- Problem statement
Copy the entries that appear below in full, leaving out any picture among them.

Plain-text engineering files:
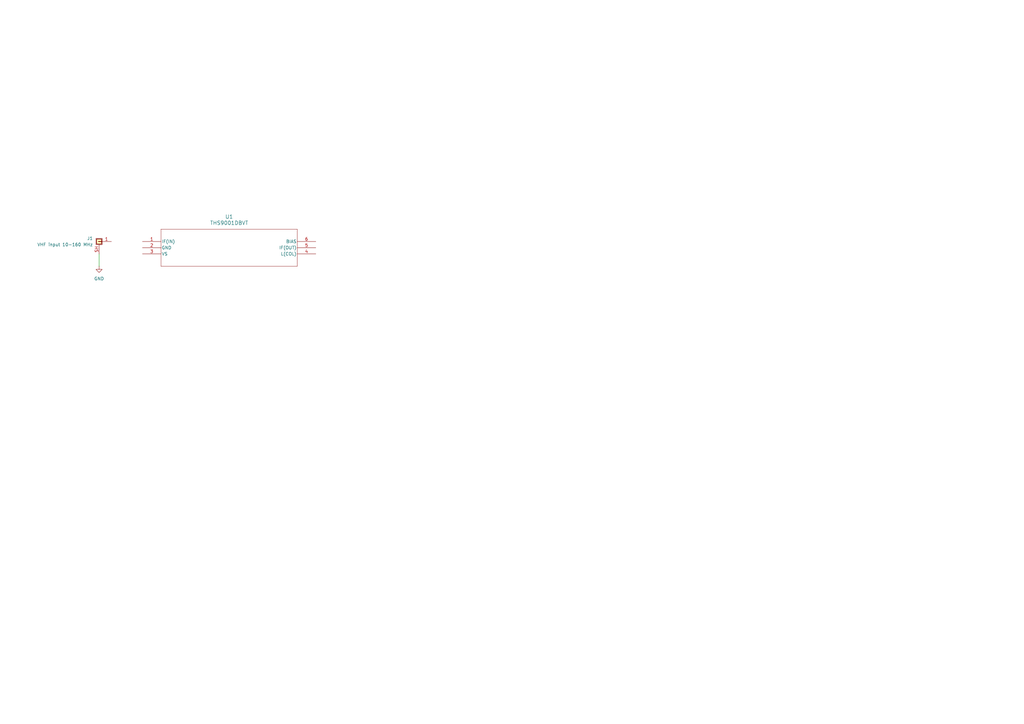
<source format=kicad_sch>
(kicad_sch
	(version 20231120)
	(generator "eeschema")
	(generator_version "8.0")
	(uuid "667ba067-dd49-44a7-91c6-eaa9880046ca")
	(paper "A3")
	(title_block
		(title "Prescaler based on Jan Soelberg 18461")
		(rev "1")
	)
	
	(wire
		(pts
			(xy 40.64 104.14) (xy 40.64 109.22)
		)
		(stroke
			(width 0)
			(type default)
		)
		(uuid "4796ed70-cb14-4eda-b2a8-5afafed6d2e9")
	)
	(symbol
		(lib_id "gos:THS9001DBVT")
		(at 58.42 99.06 0)
		(unit 1)
		(exclude_from_sim no)
		(in_bom yes)
		(on_board yes)
		(dnp no)
		(fields_autoplaced yes)
		(uuid "b2558a3d-8031-4a90-8946-2fb1f39fa0bf")
		(property "Reference" "U1"
			(at 93.98 88.9 0)
			(effects
				(font
					(size 1.524 1.524)
				)
			)
		)
		(property "Value" "THS9001DBVT"
			(at 93.98 91.44 0)
			(effects
				(font
					(size 1.524 1.524)
				)
			)
		)
		(property "Footprint" "gos:DBV6"
			(at 58.42 99.06 0)
			(effects
				(font
					(size 1.27 1.27)
					(italic yes)
				)
				(hide yes)
			)
		)
		(property "Datasheet" "https://www.ti.com/lit/ds/symlink/ths9001.pdf"
			(at 58.42 99.06 0)
			(effects
				(font
					(size 1.27 1.27)
					(italic yes)
				)
				(hide yes)
			)
		)
		(property "Description" "50 MHz to 750 MHz CASCADEABLE AMPLIFIER"
			(at 58.42 99.06 0)
			(effects
				(font
					(size 1.27 1.27)
				)
				(hide yes)
			)
		)
		(pin "6"
			(uuid "8b8328dc-5abf-4ab6-8bed-08d27c697220")
		)
		(pin "1"
			(uuid "678988af-2525-4550-9447-65d3ee4a214c")
		)
		(pin "3"
			(uuid "9db0ca79-d1be-44c0-b9ce-9bdc3b50ae46")
		)
		(pin "2"
			(uuid "f2a9f297-524b-42d3-a7f7-a62fd1026cf6")
		)
		(pin "4"
			(uuid "264a1fb1-0119-4819-95ce-4e1c9422dbec")
		)
		(pin "5"
			(uuid "957f618c-40a0-45a3-b057-e8a0875cfb3f")
		)
		(instances
			(project "prescaler1"
				(path "/667ba067-dd49-44a7-91c6-eaa9880046ca"
					(reference "U1")
					(unit 1)
				)
			)
		)
	)
	(symbol
		(lib_id "power:GND")
		(at 40.64 109.22 0)
		(unit 1)
		(exclude_from_sim no)
		(in_bom yes)
		(on_board yes)
		(dnp no)
		(fields_autoplaced yes)
		(uuid "b2c582c6-fd30-45bd-9df6-903c8cfc0102")
		(property "Reference" "#PWR01"
			(at 40.64 115.57 0)
			(effects
				(font
					(size 1.27 1.27)
				)
				(hide yes)
			)
		)
		(property "Value" "GND"
			(at 40.64 114.3 0)
			(effects
				(font
					(size 1.27 1.27)
				)
			)
		)
		(property "Footprint" ""
			(at 40.64 109.22 0)
			(effects
				(font
					(size 1.27 1.27)
				)
				(hide yes)
			)
		)
		(property "Datasheet" ""
			(at 40.64 109.22 0)
			(effects
				(font
					(size 1.27 1.27)
				)
				(hide yes)
			)
		)
		(property "Description" "Power symbol creates a global label with name \"GND\" , ground"
			(at 40.64 109.22 0)
			(effects
				(font
					(size 1.27 1.27)
				)
				(hide yes)
			)
		)
		(pin "1"
			(uuid "8d36aea0-ee20-4306-9a29-02c2e21c28d6")
		)
		(instances
			(project "prescaler1"
				(path "/667ba067-dd49-44a7-91c6-eaa9880046ca"
					(reference "#PWR01")
					(unit 1)
				)
			)
		)
	)
	(symbol
		(lib_id "Connector_Generic_Shielded:Conn_01x01_Shielded")
		(at 40.64 99.06 0)
		(mirror y)
		(unit 1)
		(exclude_from_sim no)
		(in_bom yes)
		(on_board yes)
		(dnp no)
		(uuid "e95fc501-0e66-4b8b-8484-026c6d0a6e5d")
		(property "Reference" "J1"
			(at 38.1 97.7899 0)
			(effects
				(font
					(size 1.27 1.27)
				)
				(justify left)
			)
		)
		(property "Value" "VHF input 10-160 MHz"
			(at 38.1 100.3299 0)
			(effects
				(font
					(size 1.27 1.27)
				)
				(justify left)
			)
		)
		(property "Footprint" ""
			(at 40.64 99.06 0)
			(effects
				(font
					(size 1.27 1.27)
				)
				(hide yes)
			)
		)
		(property "Datasheet" "~"
			(at 40.64 99.06 0)
			(effects
				(font
					(size 1.27 1.27)
				)
				(hide yes)
			)
		)
		(property "Description" "Generic shielded connector, single row, 01x01, script generated (kicad-library-utils/schlib/autogen/connector/)"
			(at 40.64 99.06 0)
			(effects
				(font
					(size 1.27 1.27)
				)
				(hide yes)
			)
		)
		(pin "1"
			(uuid "c5b21f4b-52da-40e0-82be-7bc0eb7b1643")
		)
		(pin "SH"
			(uuid "50251e54-30b5-425f-9b3c-df7aceb9cffa")
		)
		(instances
			(project "prescaler1"
				(path "/667ba067-dd49-44a7-91c6-eaa9880046ca"
					(reference "J1")
					(unit 1)
				)
			)
		)
	)
	(sheet_instances
		(path "/"
			(page "1")
		)
	)
)

</source>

- Output for this task
<source format=kicad_sch>
(kicad_sch
	(version 20231120)
	(generator "eeschema")
	(generator_version "8.0")
	(uuid "667ba067-dd49-44a7-91c6-eaa9880046ca")
	(paper "A3")
	(title_block
		(title "Prescaler based on Jan Soelberg 18461")
		(rev "1")
	)
	
	(wire
		(pts
			(xy 40.64 104.14) (xy 40.64 109.22)
		)
		(stroke
			(width 0)
			(type default)
		)
		(uuid "4796ed70-cb14-4eda-b2a8-5afafed6d2e9")
	)
	(symbol
		(lib_id "gos:THS9001DBVT")
		(at 58.42 99.06 0)
		(unit 1)
		(exclude_from_sim no)
		(in_bom yes)
		(on_board yes)
		(dnp no)
		(fields_autoplaced yes)
		(uuid "b2558a3d-8031-4a90-8946-2fb1f39fa0bf")
		(property "Reference" "U1"
			(at 93.98 88.9 0)
			(effects
				(font
					(size 1.524 1.524)
				)
			)
		)
		(property "Value" "THS9001DBVT"
			(at 93.98 91.44 0)
			(effects
				(font
					(size 1.524 1.524)
				)
			)
		)
		(property "Footprint" "gos:DBV6"
			(at 58.42 99.06 0)
			(effects
				(font
					(size 1.27 1.27)
					(italic yes)
				)
				(hide yes)
			)
		)
		(property "Datasheet" "https://www.ti.com/lit/ds/symlink/ths9001.pdf"
			(at 58.42 99.06 0)
			(effects
				(font
					(size 1.27 1.27)
					(italic yes)
				)
				(hide yes)
			)
		)
		(property "Description" "50 MHz to 750 MHz CASCADEABLE AMPLIFIER"
			(at 58.42 99.06 0)
			(effects
				(font
					(size 1.27 1.27)
				)
				(hide yes)
			)
		)
		(pin "6"
			(uuid "8b8328dc-5abf-4ab6-8bed-08d27c697220")
		)
		(pin "1"
			(uuid "678988af-2525-4550-9447-65d3ee4a214c")
		)
		(pin "3"
			(uuid "9db0ca79-d1be-44c0-b9ce-9bdc3b50ae46")
		)
		(pin "2"
			(uuid "f2a9f297-524b-42d3-a7f7-a62fd1026cf6")
		)
		(pin "4"
			(uuid "264a1fb1-0119-4819-95ce-4e1c9422dbec")
		)
		(pin "5"
			(uuid "957f618c-40a0-45a3-b057-e8a0875cfb3f")
		)
		(instances
			(project "prescaler1"
				(path "/667ba067-dd49-44a7-91c6-eaa9880046ca"
					(reference "U1")
					(unit 1)
				)
			)
		)
	)
	(symbol
		(lib_id "power:GND")
		(at 40.64 109.22 0)
		(unit 1)
		(exclude_from_sim no)
		(in_bom yes)
		(on_board yes)
		(dnp no)
		(fields_autoplaced yes)
		(uuid "b2c582c6-fd30-45bd-9df6-903c8cfc0102")
		(property "Reference" "#PWR01"
			(at 40.64 115.57 0)
			(effects
				(font
					(size 1.27 1.27)
				)
				(hide yes)
			)
		)
		(property "Value" "GND"
			(at 40.64 114.3 0)
			(effects
				(font
					(size 1.27 1.27)
				)
			)
		)
		(property "Footprint" ""
			(at 40.64 109.22 0)
			(effects
				(font
					(size 1.27 1.27)
				)
				(hide yes)
			)
		)
		(property "Datasheet" ""
			(at 40.64 109.22 0)
			(effects
				(font
					(size 1.27 1.27)
				)
				(hide yes)
			)
		)
		(property "Description" "Power symbol creates a global label with name \"GND\" , ground"
			(at 40.64 109.22 0)
			(effects
				(font
					(size 1.27 1.27)
				)
				(hide yes)
			)
		)
		(pin "1"
			(uuid "8d36aea0-ee20-4306-9a29-02c2e21c28d6")
		)
		(instances
			(project "prescaler1"
				(path "/667ba067-dd49-44a7-91c6-eaa9880046ca"
					(reference "#PWR01")
					(unit 1)
				)
			)
		)
	)
	(symbol
		(lib_id "Connector_Generic_Shielded:Conn_01x01_Shielded")
		(at 40.64 99.06 0)
		(mirror y)
		(unit 1)
		(exclude_from_sim no)
		(in_bom yes)
		(on_board yes)
		(dnp no)
		(uuid "e95fc501-0e66-4b8b-8484-026c6d0a6e5d")
		(property "Reference" "J1"
			(at 38.1 97.7899 0)
			(effects
				(font
					(size 1.27 1.27)
				)
				(justify left)
			)
		)
		(property "Value" "VHF input 10-160 MHz"
			(at 38.1 100.3299 0)
			(effects
				(font
					(size 1.27 1.27)
				)
				(justify left)
			)
		)
		(property "Footprint" ""
			(at 40.64 99.06 0)
			(effects
				(font
					(size 1.27 1.27)
				)
				(hide yes)
			)
		)
		(property "Datasheet" "~"
			(at 40.64 99.06 0)
			(effects
				(font
					(size 1.27 1.27)
				)
				(hide yes)
			)
		)
		(property "Description" "Generic shielded connector, single row, 01x01, script generated (kicad-library-utils/schlib/autogen/connector/)"
			(at 40.64 99.06 0)
			(effects
				(font
					(size 1.27 1.27)
				)
				(hide yes)
			)
		)
		(pin "1"
			(uuid "c5b21f4b-52da-40e0-82be-7bc0eb7b1643")
		)
		(pin "SH"
			(uuid "50251e54-30b5-425f-9b3c-df7aceb9cffa")
		)
		(instances
			(project "prescaler1"
				(path "/667ba067-dd49-44a7-91c6-eaa9880046ca"
					(reference "J1")
					(unit 1)
				)
			)
		)
	)
	(sheet_instances
		(path "/"
			(page "1")
		)
	)
)

</source>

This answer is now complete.